Finance Act 2020 - VAT changes


Paul Cochrane

Paul Cochrane

Tax Director


The passing of the Finance Act 2020 will see several VAT changes coming into effect in the months ahead, including new regulations affecting the construction and agriculture sectors.

Construction Industry Domestic Reverse Charge

From 1 March 2021 a domestic “reverse charge” rule is being introduced, which will change the person responsible for accounting for VAT in relation to certain supplies of construction services. In particular, supplies between sub-contractors and main contractors will be impacted by the new rules.

What are the VAT changes?

Currently, a sub-contractor is responsible for charging and accounting for VAT to HMRC on supplies to main contractors. From 1 March 2021, the main contractor will be responsible for declaring the VAT on supplies received from the sub-contractor under the “reverse charge” rules. An equivalent VAT deduction can also be claimed by the main contractor subject to the normal rules of VAT recovery.

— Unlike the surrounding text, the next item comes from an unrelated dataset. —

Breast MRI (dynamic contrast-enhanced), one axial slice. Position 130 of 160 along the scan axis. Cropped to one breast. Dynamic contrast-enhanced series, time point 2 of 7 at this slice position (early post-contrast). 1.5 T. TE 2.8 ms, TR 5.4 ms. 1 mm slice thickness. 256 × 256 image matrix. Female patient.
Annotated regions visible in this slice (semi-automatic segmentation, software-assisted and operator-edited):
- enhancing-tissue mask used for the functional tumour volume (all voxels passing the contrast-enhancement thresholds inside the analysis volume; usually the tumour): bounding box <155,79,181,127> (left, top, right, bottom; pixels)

Who is affected by these changes?

Broadly speaking, the new rules will only affect supplies at the standard or reduced rate of VAT where payments are required to be reported through the Construction Industry Scheme. The categories of construction services affected by the VAT changes will include: general construction, groundwork construction, renovations and maintenance services, HVAC, cleaning services and painting and decorating of buildings and structures. Civil engineering work will also fall within this sphere.

Agricultural Flat Rate Scheme

New conditions for entering and exiting the Agricultural Flat Rate Scheme (AFRS) are being introduced from 1 January 2021.

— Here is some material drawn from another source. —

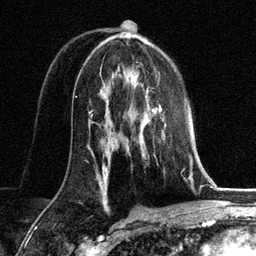
Breast MRI, one axial slice. Position 76 of 134 along the scan axis. Cropped to one breast. Dynamic contrast-enhanced series, time point 2 of 6 at this slice position (early post-contrast). 3 T. TE 2.8 ms, TR 7.3 ms. 1.2 mm slice thickness. 256 × 256 image matrix, field of view 180 × 180 mm. Female patient.
Annotated regions visible in this slice (semi-automatic segmentation, software-assisted and operator-edited):
- enhancing-tissue mask used for the functional tumour volume (all voxels passing the contrast-enhancement thresholds inside the analysis volume; usually the tumour): bounding box <127,92,166,152> (left, top, right, bottom; pixels)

The AFRS is an alternative to standard VAT registration for farmers. Businesses registered under the AFRS do not account for VAT or submit returns and so cannot reclaim VAT on costs. To compensate for this, AFRS businesses charge and retain a 4% flat rate addition on goods and services sold to VAT-registered customers.

With effect from 1 January 2021:

  • Businesses can join the AFRS when their annual turnover for farming related activities is below £150,000.
  • Businesses must notify HMRC once their annual turnover for farming related activities exceeds £230,000. Once this threshold has been breached the farming business must deregister from AFRS and register for VAT instead.
  • If turnover from non-farming related activities exceeds £85,000, a business must leave the AFRS and register for VAT instead. Non-farming activities can include the provision of bed and breakfast or holiday accommodation, charges to visit the farm, riding lessons and so on.